The thickness swelling was slightly higher, but the water absorption was lower than usually found in the literature for LVL [15]. Probably the main reason behind this behavior is the level of pressure applied. This pressure was chosen to allow with the same operation both consolidation and densification of the LVL board to improve its mechanical properties. The density of the LVL billet before pressing was about 478 kg/m³ while the density of the consolidated LVL was 607 kg/m³, which means a 27.1% of densification ratio. Additionally, this pressure yielded denser bond lines as seen in Figure 7. It means that certain levels of compression stresses are introduced in the assembly, and when the board gets in contact with water, these are released leading to thickness swelling above the ones usually found.
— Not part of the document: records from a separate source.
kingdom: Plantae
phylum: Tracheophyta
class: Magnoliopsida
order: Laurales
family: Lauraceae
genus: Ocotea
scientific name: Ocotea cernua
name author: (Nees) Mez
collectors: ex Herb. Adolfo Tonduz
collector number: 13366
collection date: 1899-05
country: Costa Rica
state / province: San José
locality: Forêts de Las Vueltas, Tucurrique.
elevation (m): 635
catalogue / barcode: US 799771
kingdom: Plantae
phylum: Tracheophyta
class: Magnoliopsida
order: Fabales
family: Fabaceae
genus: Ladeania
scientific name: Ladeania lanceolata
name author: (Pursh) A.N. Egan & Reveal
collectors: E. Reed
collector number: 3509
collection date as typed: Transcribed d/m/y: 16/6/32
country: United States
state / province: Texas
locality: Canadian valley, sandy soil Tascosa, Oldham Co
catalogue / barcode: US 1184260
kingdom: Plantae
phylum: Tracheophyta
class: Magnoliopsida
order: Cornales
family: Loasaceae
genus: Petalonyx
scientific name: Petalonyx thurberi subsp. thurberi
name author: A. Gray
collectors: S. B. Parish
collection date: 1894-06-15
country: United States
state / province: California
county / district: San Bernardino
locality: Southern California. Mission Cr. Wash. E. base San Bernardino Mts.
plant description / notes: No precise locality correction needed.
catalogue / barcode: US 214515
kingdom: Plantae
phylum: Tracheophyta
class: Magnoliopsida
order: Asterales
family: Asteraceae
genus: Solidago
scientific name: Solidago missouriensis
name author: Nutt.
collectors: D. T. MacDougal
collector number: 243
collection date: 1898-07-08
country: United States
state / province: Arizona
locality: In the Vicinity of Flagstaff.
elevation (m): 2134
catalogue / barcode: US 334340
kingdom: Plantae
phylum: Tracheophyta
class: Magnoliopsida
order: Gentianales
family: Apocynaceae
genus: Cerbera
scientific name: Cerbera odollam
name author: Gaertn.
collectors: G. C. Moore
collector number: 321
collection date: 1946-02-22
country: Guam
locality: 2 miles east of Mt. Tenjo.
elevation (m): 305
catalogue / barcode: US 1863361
Control experiments to try to bond the same veneers but without any addition of citric acid were also carried out, but there was no bond formed, literally the plywood fell apart. There is also previous experience using this approach, where plywood veneers were pressed without anything else to form plywood [17]. The bond did indeed form, but to reach values vaguely similar to those obtained in the present experiments, only at temperatures of 250 °C for a pressing time of 75 min at high pressure [17], while in the case of the present experiments, the plywood was only pressed for 20 min at 180 °C. In the same reference, welding was recorded by scanning electron microscopy and X-ray microdensitometry showing loss of wood cells morphology in the welded interphase [17].

4. Conclusions

The reaction of citric acid with wood veneers showed that reactions of citric acid occurred with both lignin and carbohydrate constituents of wood. The reactions occurring are esterifications between the carboxylic acid functions of citric acid and the numerous aromatic and aliphatic hydroxyl groups of the main wood constituents. These results confirm under the conditions used for wood panel pressing the hypothesis of citric acid esterifying hydroxyl groups in the wood constituents advanced by the Umemura group for different panels [1,2], while lignin rearrangements also contributed to the improvements in water resistance as indicated by other research groups [5]. The applied results on bonding wide flat wood surfaces such as veneers to obtain LVL panels or plywood have shown that citric acid has great potential to be used as bio-binder for wood veneers.